On Sat, Jul 6, 2013 at 1:50 PM, Rodrigo Felix <rodrigofelixdealmeida@gmail.com> wrote:
  • Is it normal to take about 9 minutes to add a new node? Follows the log generated by a script to add a new node.
  • Is there a way to reduce the time to start cassandra?
Not usually. 
  • Sometimes cleanup operation takes make minutes (about 10). Is this normal since the amount of data is small (1.7gb at maximum / seed)?
Compaction is throttled, and cleanup is a type of compaction. Bootstrap is also throttled via the streaming throttle.
  • Considering that I have two seeds in the beginning, their tokens are 0 and 85070591730234615865843651857942052864. When I add a new machine, do I need to execute move and cleanup on both seeds? Nowadays, I'm running cleanup on seed 0, move + cleanup on the other seed and neither move nor cleanup on the just added node. Is this OK?

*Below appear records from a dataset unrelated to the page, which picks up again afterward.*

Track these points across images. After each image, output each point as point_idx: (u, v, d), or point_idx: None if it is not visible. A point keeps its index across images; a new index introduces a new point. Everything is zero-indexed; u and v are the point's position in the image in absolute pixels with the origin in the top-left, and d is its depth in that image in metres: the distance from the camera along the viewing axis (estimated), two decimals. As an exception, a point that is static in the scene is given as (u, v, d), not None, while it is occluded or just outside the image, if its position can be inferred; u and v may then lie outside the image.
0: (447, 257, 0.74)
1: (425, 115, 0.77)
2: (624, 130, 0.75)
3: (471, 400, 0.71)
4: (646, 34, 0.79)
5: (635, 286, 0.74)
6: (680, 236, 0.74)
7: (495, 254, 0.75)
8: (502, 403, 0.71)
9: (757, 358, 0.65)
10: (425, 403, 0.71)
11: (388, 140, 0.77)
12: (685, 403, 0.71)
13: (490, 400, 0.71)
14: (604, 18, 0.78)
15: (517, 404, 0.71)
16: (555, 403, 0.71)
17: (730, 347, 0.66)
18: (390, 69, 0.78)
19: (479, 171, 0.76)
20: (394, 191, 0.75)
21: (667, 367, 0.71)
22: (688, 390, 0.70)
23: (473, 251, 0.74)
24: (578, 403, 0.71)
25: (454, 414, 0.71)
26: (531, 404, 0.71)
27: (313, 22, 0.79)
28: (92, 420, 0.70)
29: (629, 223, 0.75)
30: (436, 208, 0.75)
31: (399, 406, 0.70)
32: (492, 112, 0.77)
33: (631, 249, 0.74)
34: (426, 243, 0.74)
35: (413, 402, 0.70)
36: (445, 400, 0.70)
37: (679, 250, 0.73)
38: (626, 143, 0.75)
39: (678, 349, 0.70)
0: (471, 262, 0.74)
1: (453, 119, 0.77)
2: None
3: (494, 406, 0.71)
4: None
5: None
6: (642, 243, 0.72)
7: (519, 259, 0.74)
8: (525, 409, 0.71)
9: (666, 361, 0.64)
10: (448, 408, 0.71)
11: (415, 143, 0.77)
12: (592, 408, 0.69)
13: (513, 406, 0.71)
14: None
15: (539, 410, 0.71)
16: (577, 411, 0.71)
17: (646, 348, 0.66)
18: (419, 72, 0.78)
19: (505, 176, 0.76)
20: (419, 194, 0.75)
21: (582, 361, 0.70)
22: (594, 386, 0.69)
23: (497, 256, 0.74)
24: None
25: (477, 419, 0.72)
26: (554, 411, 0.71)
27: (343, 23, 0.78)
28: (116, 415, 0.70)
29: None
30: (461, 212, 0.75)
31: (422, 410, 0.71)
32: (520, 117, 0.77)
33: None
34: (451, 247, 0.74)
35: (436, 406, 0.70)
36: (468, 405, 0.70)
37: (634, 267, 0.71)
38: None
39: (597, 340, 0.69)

Only nodes which have "lost" ranges need to run cleanup. In general you should add new nodes "between" other nodes such that "move" is not required at all. 
  • What if I do not run cleanup in any existing node when adding or removing a node? Is the data that was not "cleaned up" still available if I send a scan, for instance, and the scan range is still in the node but it wouldn't be there if I had run cleanup? Data would be gather from other node, ie. the one that properly has the range specified in the scan query?
If data for range [x] is on node [a] but node [a] is no longer considered an endpoint for range [x], it will never receive a request to serve range [x]. 
  • After decommissioning a node, is it advisable to run cleanup in the remaining nodes? The consequences of not to run are the same of not to run when adding a node?
Cleanup is only for the node which lost a range. In decommission case, no live nodes lost a range, only some nodes gained one.